Fish Man
Emperor
- Joined
- Feb 20, 2010
- Messages
- 1,553
Somehow I did it.
This might be the hardest deity game I've ever played. @unas876 you were absolutely diabolical in presenting this map (I assume edited, because there's never gold just laying on the ground like that or crab in the ocean and the pig behind the mountain seems too cruel to be randomly generated; also the start is just a special type of bad), but I prevailed against all odds (literally - I reloaded several times because it would've been impossible to win given the presented situation had I taken the first result that came my way).
The only reason I won was because I got super lucky in that Hannibal decided to go culture for some reason, but right BEFORE he got the Big Three industrial era military techs (RR, AL, and artillery). Otherwise 17 cities with factories mass-producing infantry would have been far too much for a dozen whipping cannons to overcome. Meanwhile, Mansa decided to go culture as well, but pretty late, meaning I could casually reach nukes and then pound him with 2 tacticals per city a few dozen turns before he was ever really in danger of winning (but he also didn't get gunships, or have uranium anywhere, meaning mech infs were the toughest foes I faced). This map was a true test of warfare prowess but, as these examples prove, it was extremely luck-based with many factors totally out of the player's control. At least on this start, with this batch of foes, without reloading or prior knowledge, I reckon even the best players would have a 10% or less shot of beating it.
I really have to sleep now, will post more thoughts and details later. But despite the cooked settings it was a very entertaining and nail-biting game through and through. I got to use every single era of warfare (HA rush -> engineering "rush" at 1000AD -> cannons and rifles vs Hannibal 1440AD -> tanks and nukes vs Mansa 1800s -> modern armor slaughter against Kublai endgame), which was actually something I've never gotten to do before; in fact I do not believe I've ever even attacked with trebs on deity. Other firsts: being quite grateful I was Charlie (TWELVE GGs throughout the entire game generated certainly handy, fast monuments really needed to reach the food and horses, and schecky-schnekts saved my butt against Pacal when I was lacking for CS), 1-pop settler (gotta go fast when you're up against Justinian), moving my cap to a not-terrible location, and I tried a little US economy near the end with Hannibal's generously donated swaths of towns, buying nukes and tanks (strangely enough, US hurry production cost does not seem to be affected by production modifiers, which combined with the 3 to 1 conversion ratio is probably what makes it terrible most of the time).
Spoiler :
This might be the hardest deity game I've ever played. @unas876 you were absolutely diabolical in presenting this map (I assume edited, because there's never gold just laying on the ground like that or crab in the ocean and the pig behind the mountain seems too cruel to be randomly generated; also the start is just a special type of bad), but I prevailed against all odds (literally - I reloaded several times because it would've been impossible to win given the presented situation had I taken the first result that came my way).

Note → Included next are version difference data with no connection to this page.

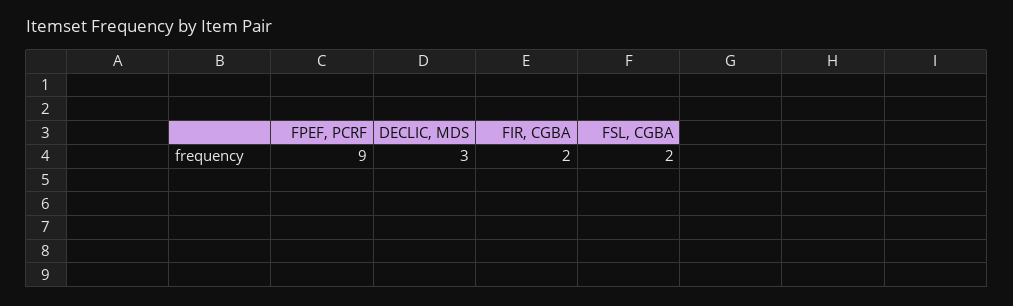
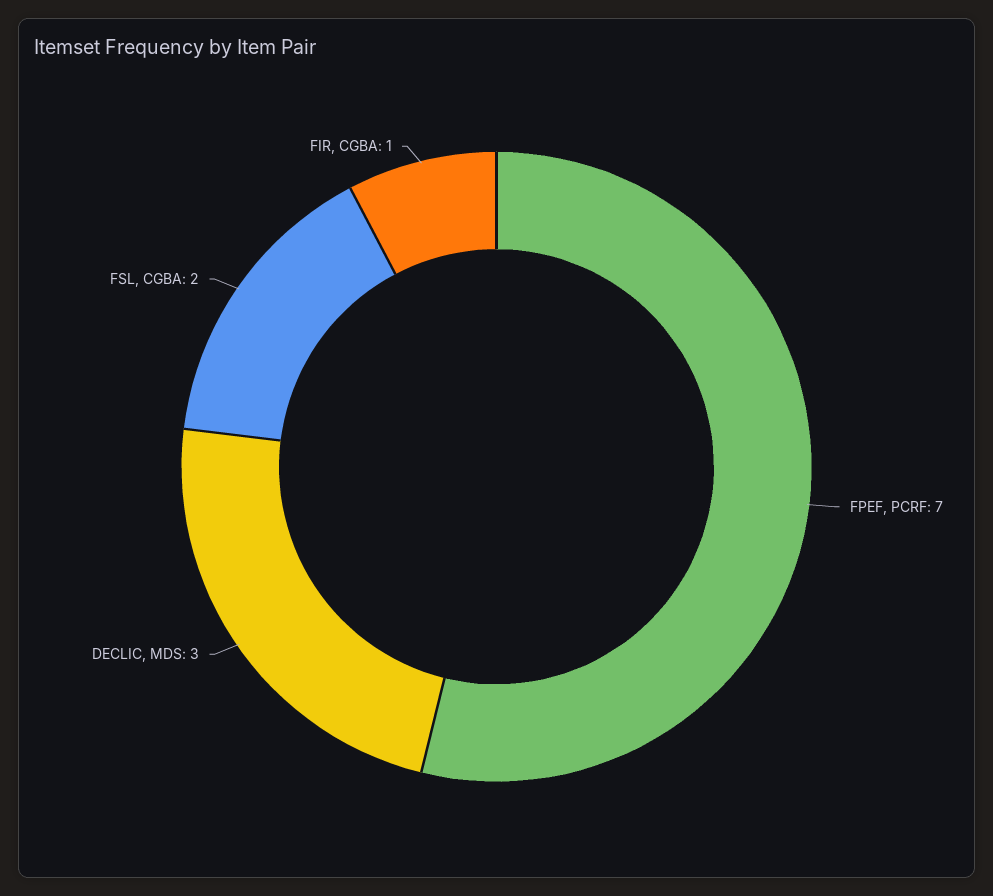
  {
-   "FPEF, PCRF": 9,
+   "FPEF, PCRF": 7,
    "DECLIC, MDS": 3,
-   "FIR, CGBA": 2,
+   "FIR, CGBA": 1,
    "FSL, CGBA": 2
  }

The only reason I won was because I got super lucky in that Hannibal decided to go culture for some reason, but right BEFORE he got the Big Three industrial era military techs (RR, AL, and artillery). Otherwise 17 cities with factories mass-producing infantry would have been far too much for a dozen whipping cannons to overcome. Meanwhile, Mansa decided to go culture as well, but pretty late, meaning I could casually reach nukes and then pound him with 2 tacticals per city a few dozen turns before he was ever really in danger of winning (but he also didn't get gunships, or have uranium anywhere, meaning mech infs were the toughest foes I faced). This map was a true test of warfare prowess but, as these examples prove, it was extremely luck-based with many factors totally out of the player's control. At least on this start, with this batch of foes, without reloading or prior knowledge, I reckon even the best players would have a 10% or less shot of beating it.
I really have to sleep now, will post more thoughts and details later. But despite the cooked settings it was a very entertaining and nail-biting game through and through. I got to use every single era of warfare (HA rush -> engineering "rush" at 1000AD -> cannons and rifles vs Hannibal 1440AD -> tanks and nukes vs Mansa 1800s -> modern armor slaughter against Kublai endgame), which was actually something I've never gotten to do before; in fact I do not believe I've ever even attacked with trebs on deity. Other firsts: being quite grateful I was Charlie (TWELVE GGs throughout the entire game generated certainly handy, fast monuments really needed to reach the food and horses, and schecky-schnekts saved my butt against Pacal when I was lacking for CS), 1-pop settler (gotta go fast when you're up against Justinian), moving my cap to a not-terrible location, and I tried a little US economy near the end with Hannibal's generously donated swaths of towns, buying nukes and tanks (strangely enough, US hurry production cost does not seem to be affected by production modifiers, which combined with the 3 to 1 conversion ratio is probably what makes it terrible most of the time).